Work to complete
Report how many lines in the data below contain the string "radius", matching case exactly, and give only that number.

Records supplied
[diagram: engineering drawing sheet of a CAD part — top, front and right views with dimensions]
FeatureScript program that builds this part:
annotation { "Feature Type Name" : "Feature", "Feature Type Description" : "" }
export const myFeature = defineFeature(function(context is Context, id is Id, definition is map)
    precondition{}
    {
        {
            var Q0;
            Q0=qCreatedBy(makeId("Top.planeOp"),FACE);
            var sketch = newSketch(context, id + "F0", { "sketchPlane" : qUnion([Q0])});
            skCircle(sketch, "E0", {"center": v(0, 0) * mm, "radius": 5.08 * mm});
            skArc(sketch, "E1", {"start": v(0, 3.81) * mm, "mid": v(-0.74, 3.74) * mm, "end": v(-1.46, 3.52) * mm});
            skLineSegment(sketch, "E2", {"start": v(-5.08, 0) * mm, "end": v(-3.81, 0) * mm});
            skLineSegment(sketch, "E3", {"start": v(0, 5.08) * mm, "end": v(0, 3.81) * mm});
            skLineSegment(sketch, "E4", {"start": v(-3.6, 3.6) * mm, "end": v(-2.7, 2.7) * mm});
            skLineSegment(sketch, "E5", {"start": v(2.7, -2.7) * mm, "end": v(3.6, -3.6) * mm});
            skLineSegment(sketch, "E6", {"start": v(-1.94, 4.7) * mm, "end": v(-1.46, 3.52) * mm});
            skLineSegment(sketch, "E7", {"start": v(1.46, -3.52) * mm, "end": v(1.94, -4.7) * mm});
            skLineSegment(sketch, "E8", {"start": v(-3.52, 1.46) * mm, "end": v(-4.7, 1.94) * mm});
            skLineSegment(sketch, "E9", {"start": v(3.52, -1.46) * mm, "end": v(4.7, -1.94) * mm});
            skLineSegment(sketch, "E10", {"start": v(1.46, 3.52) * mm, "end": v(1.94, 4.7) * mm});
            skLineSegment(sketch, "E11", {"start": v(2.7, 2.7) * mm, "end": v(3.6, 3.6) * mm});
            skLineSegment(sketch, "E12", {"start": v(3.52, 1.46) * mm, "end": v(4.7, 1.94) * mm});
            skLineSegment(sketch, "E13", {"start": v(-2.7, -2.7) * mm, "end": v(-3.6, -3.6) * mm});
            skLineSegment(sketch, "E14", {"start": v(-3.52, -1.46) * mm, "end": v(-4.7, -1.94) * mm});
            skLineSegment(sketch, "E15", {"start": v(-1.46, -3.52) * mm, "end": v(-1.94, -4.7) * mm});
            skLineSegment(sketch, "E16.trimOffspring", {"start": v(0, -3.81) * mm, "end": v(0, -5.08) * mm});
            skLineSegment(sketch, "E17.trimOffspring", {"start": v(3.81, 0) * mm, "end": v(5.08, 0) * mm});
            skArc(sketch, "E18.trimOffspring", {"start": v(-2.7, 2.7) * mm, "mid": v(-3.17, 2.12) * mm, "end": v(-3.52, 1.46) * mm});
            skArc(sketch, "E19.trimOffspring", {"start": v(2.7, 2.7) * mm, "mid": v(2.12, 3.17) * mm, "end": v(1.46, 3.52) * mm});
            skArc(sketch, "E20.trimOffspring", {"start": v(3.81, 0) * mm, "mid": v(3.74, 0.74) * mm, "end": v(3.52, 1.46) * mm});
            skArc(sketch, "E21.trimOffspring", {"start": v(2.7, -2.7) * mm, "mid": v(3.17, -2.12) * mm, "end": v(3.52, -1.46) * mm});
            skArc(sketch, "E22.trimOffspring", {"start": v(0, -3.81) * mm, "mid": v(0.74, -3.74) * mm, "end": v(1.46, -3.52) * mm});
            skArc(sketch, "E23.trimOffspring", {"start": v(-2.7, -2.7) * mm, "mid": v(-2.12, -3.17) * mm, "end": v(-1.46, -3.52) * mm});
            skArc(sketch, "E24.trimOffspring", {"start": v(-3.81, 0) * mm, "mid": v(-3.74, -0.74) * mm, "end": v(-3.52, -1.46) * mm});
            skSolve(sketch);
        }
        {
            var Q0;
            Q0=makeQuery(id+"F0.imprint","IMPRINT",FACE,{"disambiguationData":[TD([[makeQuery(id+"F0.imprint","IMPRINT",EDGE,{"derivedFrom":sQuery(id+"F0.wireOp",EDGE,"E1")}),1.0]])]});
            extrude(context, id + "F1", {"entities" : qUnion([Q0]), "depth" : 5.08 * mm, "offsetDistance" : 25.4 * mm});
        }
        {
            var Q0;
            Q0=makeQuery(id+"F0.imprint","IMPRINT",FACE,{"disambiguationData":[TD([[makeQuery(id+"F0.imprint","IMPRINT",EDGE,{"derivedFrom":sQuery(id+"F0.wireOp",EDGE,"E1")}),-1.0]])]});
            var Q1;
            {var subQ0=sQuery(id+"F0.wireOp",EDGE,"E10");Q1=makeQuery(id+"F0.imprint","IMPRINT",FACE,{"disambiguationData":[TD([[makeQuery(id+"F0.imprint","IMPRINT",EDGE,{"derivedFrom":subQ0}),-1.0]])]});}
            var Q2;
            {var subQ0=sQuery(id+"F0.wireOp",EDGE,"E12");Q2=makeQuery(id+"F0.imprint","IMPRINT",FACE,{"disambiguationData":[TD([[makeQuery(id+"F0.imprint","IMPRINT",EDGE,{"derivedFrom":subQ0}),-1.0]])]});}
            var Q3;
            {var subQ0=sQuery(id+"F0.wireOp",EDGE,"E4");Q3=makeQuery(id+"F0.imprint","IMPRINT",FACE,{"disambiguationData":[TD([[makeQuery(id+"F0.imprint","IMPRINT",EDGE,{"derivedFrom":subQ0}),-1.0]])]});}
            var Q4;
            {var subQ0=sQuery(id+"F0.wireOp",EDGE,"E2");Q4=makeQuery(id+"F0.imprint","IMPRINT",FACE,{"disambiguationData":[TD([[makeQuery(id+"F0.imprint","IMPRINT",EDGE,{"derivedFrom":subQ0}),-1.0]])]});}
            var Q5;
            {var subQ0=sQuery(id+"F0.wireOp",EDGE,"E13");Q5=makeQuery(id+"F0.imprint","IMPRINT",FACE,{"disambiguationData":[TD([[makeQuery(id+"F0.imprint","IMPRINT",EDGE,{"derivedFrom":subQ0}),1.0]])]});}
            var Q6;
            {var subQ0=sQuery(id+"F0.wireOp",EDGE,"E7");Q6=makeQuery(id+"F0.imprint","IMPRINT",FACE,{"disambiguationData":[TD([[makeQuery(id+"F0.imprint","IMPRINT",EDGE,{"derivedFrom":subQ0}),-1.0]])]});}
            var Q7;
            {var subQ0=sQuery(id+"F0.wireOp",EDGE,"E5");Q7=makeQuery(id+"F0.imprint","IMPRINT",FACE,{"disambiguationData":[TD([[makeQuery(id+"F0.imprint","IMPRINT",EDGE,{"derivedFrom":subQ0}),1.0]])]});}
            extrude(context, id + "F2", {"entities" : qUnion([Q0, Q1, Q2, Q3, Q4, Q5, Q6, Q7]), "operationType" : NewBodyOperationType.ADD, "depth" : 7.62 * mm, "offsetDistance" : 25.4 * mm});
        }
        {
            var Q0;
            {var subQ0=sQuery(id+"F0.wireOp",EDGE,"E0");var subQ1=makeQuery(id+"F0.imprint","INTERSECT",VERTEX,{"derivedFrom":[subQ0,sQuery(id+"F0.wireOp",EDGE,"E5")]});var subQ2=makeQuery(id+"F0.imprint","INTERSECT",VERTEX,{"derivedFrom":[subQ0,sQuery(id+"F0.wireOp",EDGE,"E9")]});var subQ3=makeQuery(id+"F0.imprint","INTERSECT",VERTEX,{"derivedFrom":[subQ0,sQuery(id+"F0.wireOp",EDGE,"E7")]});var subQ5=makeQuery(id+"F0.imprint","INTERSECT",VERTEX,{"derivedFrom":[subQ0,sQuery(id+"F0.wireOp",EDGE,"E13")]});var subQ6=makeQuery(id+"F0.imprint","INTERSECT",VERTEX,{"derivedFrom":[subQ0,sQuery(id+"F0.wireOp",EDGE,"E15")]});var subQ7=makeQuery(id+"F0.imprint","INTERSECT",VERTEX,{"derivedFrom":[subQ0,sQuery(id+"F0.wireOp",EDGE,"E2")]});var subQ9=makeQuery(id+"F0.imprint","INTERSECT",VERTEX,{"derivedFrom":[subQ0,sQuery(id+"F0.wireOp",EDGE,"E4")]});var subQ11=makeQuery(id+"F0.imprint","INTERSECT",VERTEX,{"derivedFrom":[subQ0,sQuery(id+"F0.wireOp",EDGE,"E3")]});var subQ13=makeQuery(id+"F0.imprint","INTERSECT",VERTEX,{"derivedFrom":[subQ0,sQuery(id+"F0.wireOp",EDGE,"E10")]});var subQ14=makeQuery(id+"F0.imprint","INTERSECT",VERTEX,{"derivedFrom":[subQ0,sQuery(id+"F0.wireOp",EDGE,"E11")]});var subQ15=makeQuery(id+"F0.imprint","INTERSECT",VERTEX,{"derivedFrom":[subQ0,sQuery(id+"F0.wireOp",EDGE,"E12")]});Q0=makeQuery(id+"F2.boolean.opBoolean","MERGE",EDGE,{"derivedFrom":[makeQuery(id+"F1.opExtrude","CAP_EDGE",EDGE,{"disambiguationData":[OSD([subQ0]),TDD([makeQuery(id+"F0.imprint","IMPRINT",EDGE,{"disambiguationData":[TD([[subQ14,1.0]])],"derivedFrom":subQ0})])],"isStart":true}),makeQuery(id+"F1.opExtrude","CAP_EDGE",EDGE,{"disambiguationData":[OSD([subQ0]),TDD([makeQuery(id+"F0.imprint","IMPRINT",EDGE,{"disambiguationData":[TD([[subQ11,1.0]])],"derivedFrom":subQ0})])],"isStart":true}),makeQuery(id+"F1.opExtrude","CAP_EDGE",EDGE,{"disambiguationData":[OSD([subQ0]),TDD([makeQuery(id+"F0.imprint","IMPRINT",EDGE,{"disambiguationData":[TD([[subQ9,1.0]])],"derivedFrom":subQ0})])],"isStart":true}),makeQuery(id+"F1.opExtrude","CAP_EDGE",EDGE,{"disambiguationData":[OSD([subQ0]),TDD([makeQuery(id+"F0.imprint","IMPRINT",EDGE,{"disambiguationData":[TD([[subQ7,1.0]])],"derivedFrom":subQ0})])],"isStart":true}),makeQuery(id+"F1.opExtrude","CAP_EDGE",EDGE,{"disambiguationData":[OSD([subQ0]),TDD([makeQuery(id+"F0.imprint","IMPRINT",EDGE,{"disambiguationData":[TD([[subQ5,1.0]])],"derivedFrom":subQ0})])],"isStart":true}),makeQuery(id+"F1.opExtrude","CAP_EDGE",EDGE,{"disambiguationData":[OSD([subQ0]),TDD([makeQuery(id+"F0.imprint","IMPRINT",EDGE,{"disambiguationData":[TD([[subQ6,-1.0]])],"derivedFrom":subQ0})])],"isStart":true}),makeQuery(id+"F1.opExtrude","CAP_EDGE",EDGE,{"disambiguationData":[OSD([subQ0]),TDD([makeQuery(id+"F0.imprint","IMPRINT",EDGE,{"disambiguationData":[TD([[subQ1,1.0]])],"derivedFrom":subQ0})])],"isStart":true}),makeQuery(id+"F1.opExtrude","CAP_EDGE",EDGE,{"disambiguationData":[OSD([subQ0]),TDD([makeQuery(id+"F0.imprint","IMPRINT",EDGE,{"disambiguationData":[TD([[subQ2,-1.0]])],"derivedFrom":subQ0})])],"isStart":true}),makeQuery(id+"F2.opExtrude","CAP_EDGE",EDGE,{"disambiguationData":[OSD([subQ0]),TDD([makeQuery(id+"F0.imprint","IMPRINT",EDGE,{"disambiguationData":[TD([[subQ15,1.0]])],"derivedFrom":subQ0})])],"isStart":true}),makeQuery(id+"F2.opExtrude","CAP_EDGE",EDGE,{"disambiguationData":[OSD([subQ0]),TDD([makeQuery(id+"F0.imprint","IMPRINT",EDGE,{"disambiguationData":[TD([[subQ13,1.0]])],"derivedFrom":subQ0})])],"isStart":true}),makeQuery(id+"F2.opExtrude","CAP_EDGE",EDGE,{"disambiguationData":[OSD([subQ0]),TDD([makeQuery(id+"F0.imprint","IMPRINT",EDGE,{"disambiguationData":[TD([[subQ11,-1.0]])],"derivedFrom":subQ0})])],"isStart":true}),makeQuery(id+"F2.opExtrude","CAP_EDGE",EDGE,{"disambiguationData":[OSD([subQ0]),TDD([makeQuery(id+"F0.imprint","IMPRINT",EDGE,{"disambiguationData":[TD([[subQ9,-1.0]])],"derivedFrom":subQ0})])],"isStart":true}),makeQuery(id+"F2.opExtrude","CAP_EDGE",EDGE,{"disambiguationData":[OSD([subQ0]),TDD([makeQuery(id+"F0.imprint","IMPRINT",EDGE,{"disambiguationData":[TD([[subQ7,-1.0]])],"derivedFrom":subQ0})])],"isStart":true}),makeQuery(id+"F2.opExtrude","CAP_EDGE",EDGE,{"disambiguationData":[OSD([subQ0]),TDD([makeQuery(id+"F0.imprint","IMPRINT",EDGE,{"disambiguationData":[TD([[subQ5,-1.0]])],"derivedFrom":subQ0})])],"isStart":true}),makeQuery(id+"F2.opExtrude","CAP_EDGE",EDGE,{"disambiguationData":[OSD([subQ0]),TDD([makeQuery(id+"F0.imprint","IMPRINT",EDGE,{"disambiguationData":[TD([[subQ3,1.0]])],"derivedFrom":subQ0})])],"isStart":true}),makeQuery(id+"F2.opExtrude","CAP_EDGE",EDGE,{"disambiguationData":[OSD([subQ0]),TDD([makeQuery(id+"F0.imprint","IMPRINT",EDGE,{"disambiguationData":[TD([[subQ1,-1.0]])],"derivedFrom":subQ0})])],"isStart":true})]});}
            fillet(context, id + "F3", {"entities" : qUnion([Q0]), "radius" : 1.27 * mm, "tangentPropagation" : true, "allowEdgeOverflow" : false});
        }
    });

* * *

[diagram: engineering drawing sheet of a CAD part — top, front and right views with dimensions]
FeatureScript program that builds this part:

Final result
2